*** Begin section ***

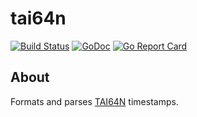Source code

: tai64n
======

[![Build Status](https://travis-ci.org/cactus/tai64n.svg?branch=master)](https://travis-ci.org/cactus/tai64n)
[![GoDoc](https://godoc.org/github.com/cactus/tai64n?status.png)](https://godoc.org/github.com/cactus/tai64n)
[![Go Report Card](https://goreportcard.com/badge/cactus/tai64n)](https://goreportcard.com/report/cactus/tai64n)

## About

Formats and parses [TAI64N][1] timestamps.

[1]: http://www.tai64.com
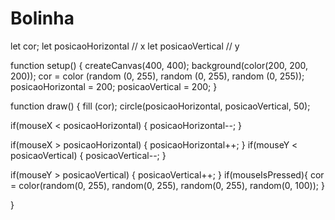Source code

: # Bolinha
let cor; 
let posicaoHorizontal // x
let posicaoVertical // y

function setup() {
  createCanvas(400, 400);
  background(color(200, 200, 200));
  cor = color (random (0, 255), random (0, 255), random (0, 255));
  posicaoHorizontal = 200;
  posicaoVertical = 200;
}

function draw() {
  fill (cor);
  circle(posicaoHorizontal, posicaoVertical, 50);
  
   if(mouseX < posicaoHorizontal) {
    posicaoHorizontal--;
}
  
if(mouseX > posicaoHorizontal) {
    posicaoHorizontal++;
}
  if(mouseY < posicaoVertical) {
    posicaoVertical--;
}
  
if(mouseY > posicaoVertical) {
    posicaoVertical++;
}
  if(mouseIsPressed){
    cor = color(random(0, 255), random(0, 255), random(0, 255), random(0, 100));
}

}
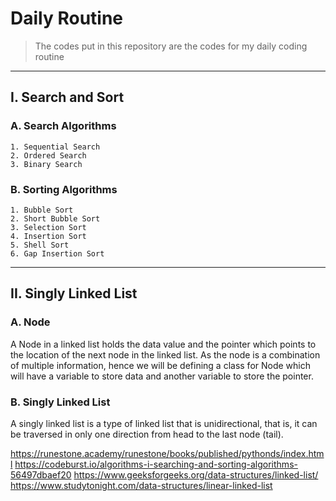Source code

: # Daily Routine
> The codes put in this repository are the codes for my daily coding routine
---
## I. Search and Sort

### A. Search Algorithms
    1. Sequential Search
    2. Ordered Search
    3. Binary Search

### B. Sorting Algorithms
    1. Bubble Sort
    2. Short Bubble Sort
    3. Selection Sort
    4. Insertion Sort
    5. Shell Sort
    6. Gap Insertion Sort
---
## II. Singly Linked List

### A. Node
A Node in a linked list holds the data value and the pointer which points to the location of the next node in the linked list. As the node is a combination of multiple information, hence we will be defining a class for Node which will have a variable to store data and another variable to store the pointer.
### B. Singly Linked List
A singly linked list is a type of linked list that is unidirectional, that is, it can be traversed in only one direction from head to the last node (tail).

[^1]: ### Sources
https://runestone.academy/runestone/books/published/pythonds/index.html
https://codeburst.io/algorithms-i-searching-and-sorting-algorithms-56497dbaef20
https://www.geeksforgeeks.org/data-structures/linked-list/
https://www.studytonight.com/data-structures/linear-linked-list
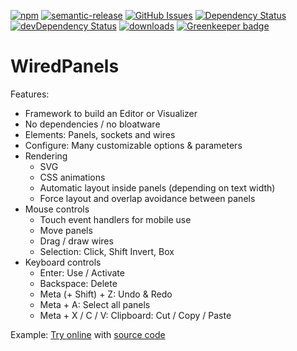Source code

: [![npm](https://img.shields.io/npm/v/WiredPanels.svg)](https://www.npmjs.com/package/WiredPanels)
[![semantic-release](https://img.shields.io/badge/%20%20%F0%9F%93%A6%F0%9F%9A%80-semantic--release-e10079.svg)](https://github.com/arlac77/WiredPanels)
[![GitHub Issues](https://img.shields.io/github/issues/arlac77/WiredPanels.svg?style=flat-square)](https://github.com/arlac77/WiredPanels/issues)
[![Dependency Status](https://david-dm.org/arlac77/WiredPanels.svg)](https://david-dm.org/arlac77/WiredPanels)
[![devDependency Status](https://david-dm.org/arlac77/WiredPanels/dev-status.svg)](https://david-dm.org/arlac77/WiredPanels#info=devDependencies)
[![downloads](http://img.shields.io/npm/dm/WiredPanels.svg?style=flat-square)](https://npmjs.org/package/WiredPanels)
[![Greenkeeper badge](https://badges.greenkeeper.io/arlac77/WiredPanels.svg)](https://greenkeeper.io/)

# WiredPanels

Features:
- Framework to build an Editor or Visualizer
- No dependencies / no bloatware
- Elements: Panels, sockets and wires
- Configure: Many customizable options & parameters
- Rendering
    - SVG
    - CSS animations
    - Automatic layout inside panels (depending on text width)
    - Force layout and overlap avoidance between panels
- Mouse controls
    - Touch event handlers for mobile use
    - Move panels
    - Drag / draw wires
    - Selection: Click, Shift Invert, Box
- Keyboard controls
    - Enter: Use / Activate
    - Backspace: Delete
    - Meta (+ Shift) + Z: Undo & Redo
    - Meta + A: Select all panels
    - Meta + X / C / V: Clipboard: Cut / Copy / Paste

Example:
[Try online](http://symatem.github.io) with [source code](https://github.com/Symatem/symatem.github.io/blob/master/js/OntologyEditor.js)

*** End section ***

Give all the records as a JSON list of strings, with one string per line. Leave out blank lines and the pictures.

# [Reply to the exercise]
[
  "Source code",
  ": tai64n",
  "======",
  "[![Build Status](https://travis-ci.org/cactus/tai64n.svg?branch=master)](https://travis-ci.org/cactus/tai64n)",
  "[![GoDoc](https://godoc.org/github.com/cactus/tai64n?status.png)](https://godoc.org/github.com/cactus/tai64n)",
  "[![Go Report Card](https://goreportcard.com/badge/cactus/tai64n)](https://goreportcard.com/report/cactus/tai64n)",
  "## About",
  "Formats and parses [TAI64N][1] timestamps.",
  "[1]: http://www.tai64.com",
  "Source code",
  ": # Bolinha",
  "let cor; ",
  "let posicaoHorizontal // x",
  "let posicaoVertical // y",
  "function setup() {",
  "  createCanvas(400, 400);",
  "  background(color(200, 200, 200));",
  "  cor = color (random (0, 255), random (0, 255), random (0, 255));",
  "  posicaoHorizontal = 200;",
  "  posicaoVertical = 200;",
  "}",
  "function draw() {",
  "  fill (cor);",
  "  circle(posicaoHorizontal, posicaoVertical, 50);",
  "   if(mouseX < posicaoHorizontal) {",
  "    posicaoHorizontal--;",
  "}",
  "if(mouseX > posicaoHorizontal) {",
  "    posicaoHorizontal++;",
  "}",
  "  if(mouseY < posicaoVertical) {",
  "    posicaoVertical--;",
  "}",
  "if(mouseY > posicaoVertical) {",
  "    posicaoVertical++;",
  "}",
  "  if(mouseIsPressed){",
  "    cor = color(random(0, 255), random(0, 255), random(0, 255), random(0, 100));",
  "}",
  "}",
  "Source code",
  ": # Daily Routine",
  "> The codes put in this repository are the codes for my daily coding routine",
  "---",
  "## I. Search and Sort",
  "### A. Search Algorithms",
  "    1. Sequential Search",
  "    2. Ordered Search",
  "    3. Binary Search",
  "### B. Sorting Algorithms",
  "    1. Bubble Sort",
  "    2. Short Bubble Sort",
  "    3. Selection Sort",
  "    4. Insertion Sort",
  "    5. Shell Sort",
  "    6. Gap Insertion Sort",
  "---",
  "## II. Singly Linked List",
  "### A. Node",
  "A Node in a linked list holds the data value and the pointer which points to the location of the next node in the linked list. As the node is a combination of multiple information, hence we will be defining a class for Node which will have a variable to store data and another variable to store the pointer.",
  "### B. Singly Linked List",
  "A singly linked list is a type of linked list that is unidirectional, that is, it can be traversed in only one direction from head to the last node (tail).",
  "[^1]: ### Sources",
  "https://runestone.academy/runestone/books/published/pythonds/index.html",
  "https://codeburst.io/algorithms-i-searching-and-sorting-algorithms-56497dbaef20",
  "https://www.geeksforgeeks.org/data-structures/linked-list/",
  "https://www.studytonight.com/data-structures/linear-linked-list",
  "Source code",
  ": [![npm](https://img.shields.io/npm/v/WiredPanels.svg)](https://www.npmjs.com/package/WiredPanels)",
  "[![semantic-release](https://img.shields.io/badge/%20%20%F0%9F%93%A6%F0%9F%9A%80-semantic--release-e10079.svg)](https://github.com/arlac77/WiredPanels)",
  "[![GitHub Issues](https://img.shields.io/github/issues/arlac77/WiredPanels.svg?style=flat-square)](https://github.com/arlac77/WiredPanels/issues)",
  "[![Dependency Status](https://david-dm.org/arlac77/WiredPanels.svg)](https://david-dm.org/arlac77/WiredPanels)",
  "[![devDependency Status](https://david-dm.org/arlac77/WiredPanels/dev-status.svg)](https://david-dm.org/arlac77/WiredPanels#info=devDependencies)",
  "[![downloads](http://img.shields.io/npm/dm/WiredPanels.svg?style=flat-square)](https://npmjs.org/package/WiredPanels)",
  "[![Greenkeeper badge](https://badges.greenkeeper.io/arlac77/WiredPanels.svg)](https://greenkeeper.io/)",
  "# WiredPanels",
  "Features:",
  "- Framework to build an Editor or Visualizer",
  "- No dependencies / no bloatware",
  "- Elements: Panels, sockets and wires",
  "- Configure: Many customizable options & parameters",
  "- Rendering",
  "    - SVG",
  "    - CSS animations",
  "    - Automatic layout inside panels (depending on text width)",
  "    - Force layout and overlap avoidance between panels",
  "- Mouse controls",
  "    - Touch event handlers for mobile use",
  "    - Move panels",
  "    - Drag / draw wires",
  "    - Selection: Click, Shift Invert, Box",
  "- Keyboard controls",
  "    - Enter: Use / Activate",
  "    - Backspace: Delete",
  "    - Meta (+ Shift) + Z: Undo & Redo",
  "    - Meta + A: Select all panels",
  "    - Meta + X / C / V: Clipboard: Cut / Copy / Paste",
  "Example:",
  "[Try online](http://symatem.github.io) with [source code](https://github.com/Symatem/symatem.github.io/blob/master/js/OntologyEditor.js)"
]